Granting credentials to packs
Same flow as repo.fetch/repo.push — create the credential, then
grant the appropriate actor access. For an http.fetch call from
a Claude Code agent:
# Create the credential
curl -X POST http://localhost:3000/api/v1/vault/credentials \
-H "Authorization: Bearer $ADMIN_TOKEN" \
-d '{
"name": "github-token",
"type": "api_key",
"host_pattern": "api.github.com",
"plaintext_b64": "'$(printf 'ghp_real_token' | base64)'"
}'
# Grant the agent access (using the JWT subject + client claim)
curl -X POST http://localhost:3000/api/v1/vault/credentials/cred_xxx/grants \
-H "Authorization: Bearer $ADMIN_TOKEN" \
-d '{"actor_subject":"alice","actor_client":"claude-code"}'
The agent then references the credential by name in any
http.fetch call, and helmdeck enforces the ACL on every
substitution attempt.
Trivy CI scan gate (T511)
Every push and PR runs trivy fs --severity CRITICAL over the
working tree as the trivy-scan job in .github/workflows/ci.yml.
A single CRITICAL finding fails the build and blocks the merge.
HIGH/MEDIUM/LOW findings are uploaded to the GitHub Security tab
as SARIF without blocking, so the team can triage them on cadence
instead of in the middle of unrelated PRs.
When the scan fails
Triage in this order:
-
Read the finding in the failed CI job's
Run Trivy filesystem scan (CRITICAL gate)step.
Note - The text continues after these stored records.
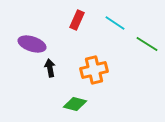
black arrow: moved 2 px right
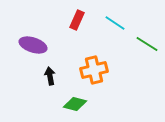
purple ellipse: moved 1 px right, 1 px down
black arrow: moved 8 px down
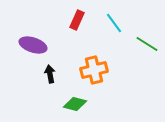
cyan line: moved 1 px left; rotated 20 degrees clockwise
black arrow: moved 2 px up
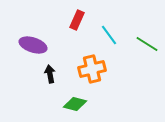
cyan line: moved 5 px left, 12 px down
orange cross: moved 2 px left, 1 px up
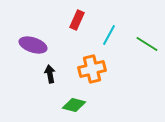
cyan line: rotated 65 degrees clockwise
green diamond: moved 1 px left, 1 px down
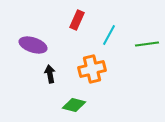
green line: rotated 40 degrees counterclockwise
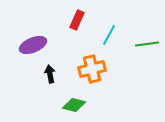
purple ellipse: rotated 40 degrees counterclockwise
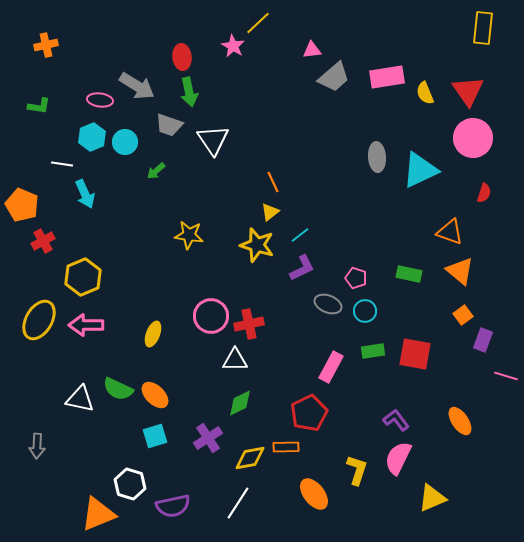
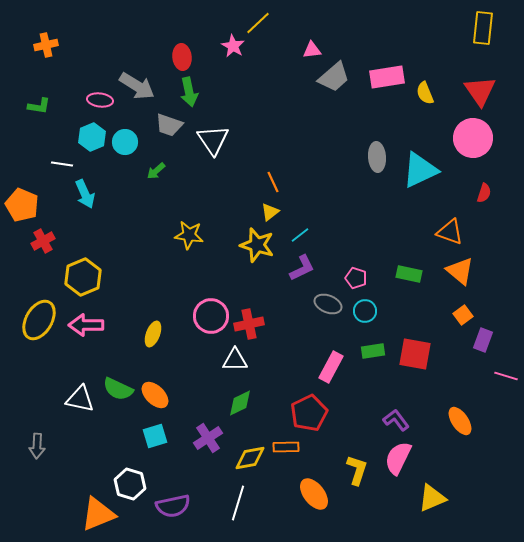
red triangle at (468, 91): moved 12 px right
white line at (238, 503): rotated 16 degrees counterclockwise
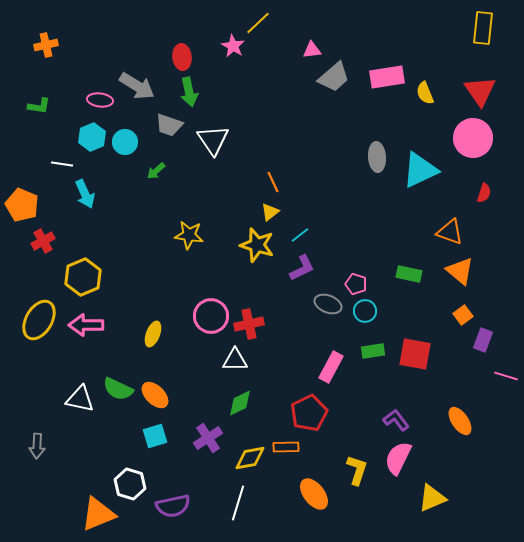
pink pentagon at (356, 278): moved 6 px down
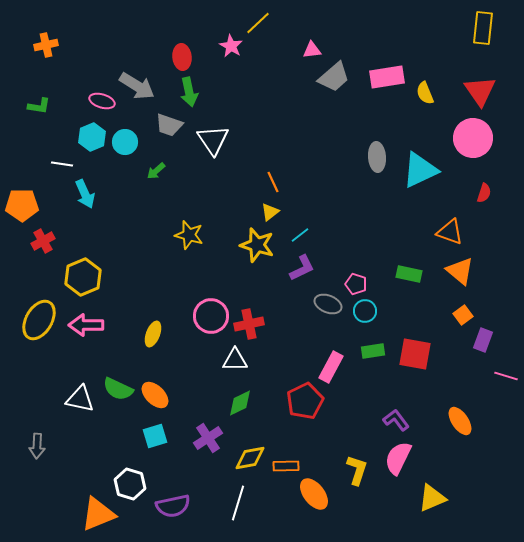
pink star at (233, 46): moved 2 px left
pink ellipse at (100, 100): moved 2 px right, 1 px down; rotated 10 degrees clockwise
orange pentagon at (22, 205): rotated 24 degrees counterclockwise
yellow star at (189, 235): rotated 8 degrees clockwise
red pentagon at (309, 413): moved 4 px left, 12 px up
orange rectangle at (286, 447): moved 19 px down
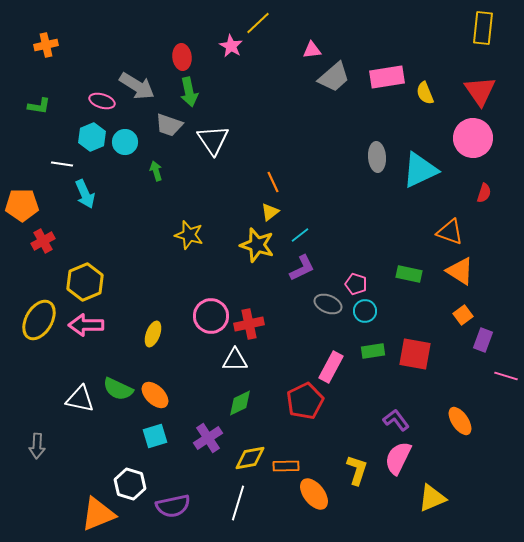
green arrow at (156, 171): rotated 114 degrees clockwise
orange triangle at (460, 271): rotated 8 degrees counterclockwise
yellow hexagon at (83, 277): moved 2 px right, 5 px down
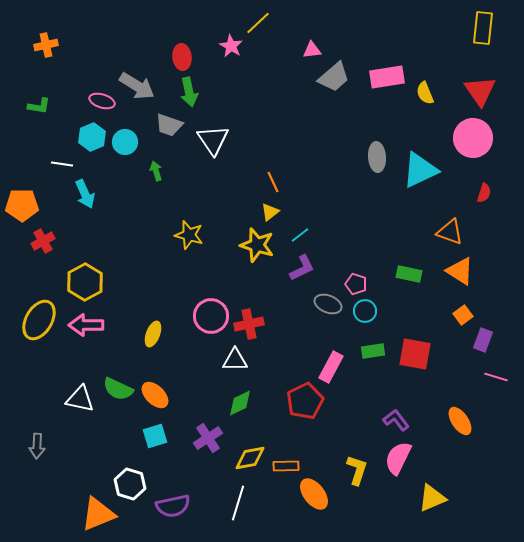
yellow hexagon at (85, 282): rotated 6 degrees counterclockwise
pink line at (506, 376): moved 10 px left, 1 px down
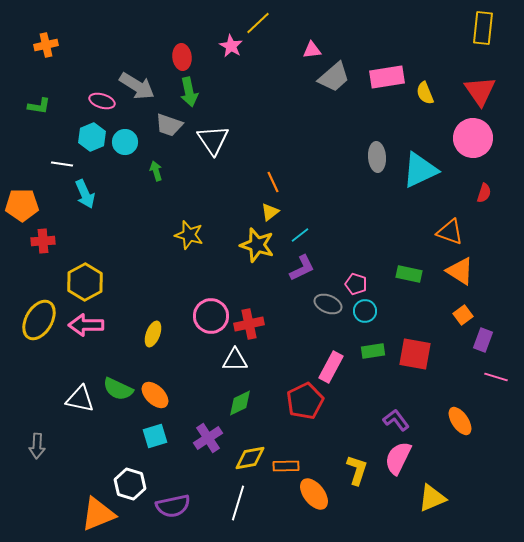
red cross at (43, 241): rotated 25 degrees clockwise
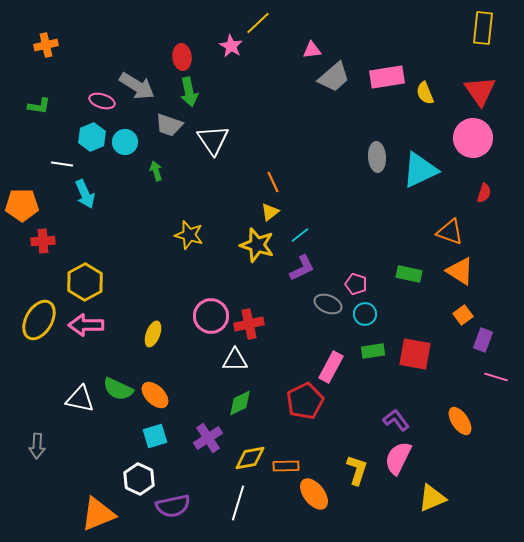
cyan circle at (365, 311): moved 3 px down
white hexagon at (130, 484): moved 9 px right, 5 px up; rotated 8 degrees clockwise
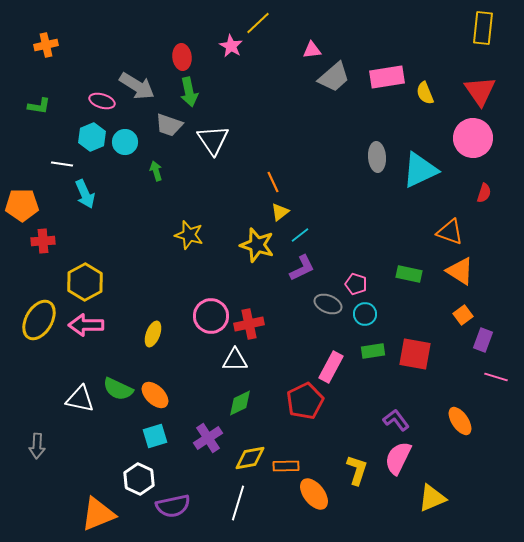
yellow triangle at (270, 212): moved 10 px right
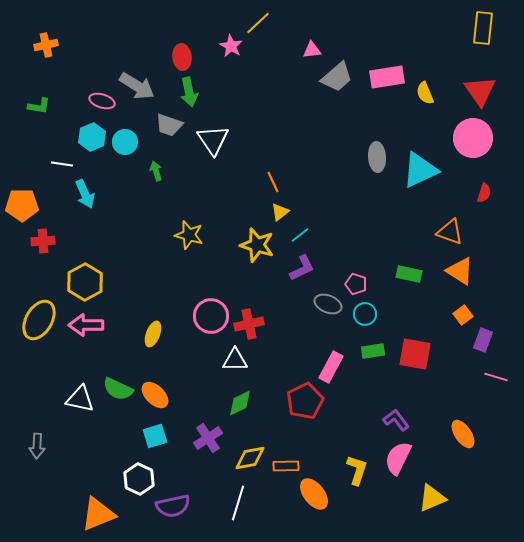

The output names the vulnerable package, the installed version, the fixed version, and the CVE id. -
Bump the dependency if a fix is available:
go get <module>@<fixed-version>go mod tidyIf it's a transitive dep, the direct parent has to release the bump first — find the parent in
go mod why <module>and either wait, fork, or pin via thereplacedirective. -
If no fix is available and the vulnerability genuinely doesn't apply to helmdeck (e.g. a CVE in a code path we don't reach), add a
.trivyignorefile at the repo root with the CVE id and a one-line justification:# CVE-2099-12345 — affects only the X.Y entrypoint we don't importCVE-2099-12345.trivyignoreentries are reviewed quarterly. Don't ignore anything you haven't actually understood. -
For findings in the sidecar Dockerfile (apt packages, base image), update the base image tag in
deploy/docker/sidecar.Dockerfileand rebuild viamake sidecar-build. Thetrivy-scanjob covers the source tree; thereleaseworkflow's cosign + image signing step is the corresponding gate for built images.
Adding scope to the scan
The current scope is fs (filesystem scan over Go modules + apt
manifests + helm charts + secrets-by-pattern). Adding image scans
to the release workflow is the natural next layer once the
helmdeck-control-plane and helmdeck-sidecar images settle on
stable tags — see the related GitHub issue.
Reporting security issues
Security-relevant bugs (auth bypass, sandbox escape, vault leak,
egress guard bypass) should NOT be filed as public GitHub issues.
Email tosin.akinosho@gmail.com with [helmdeck-security] in the
subject and we'll coordinate disclosure.
For non-security operational questions about hardening — "is X blocked by default?" or "how do I add Y to my allowlist?" — file a normal issue using the bug report template.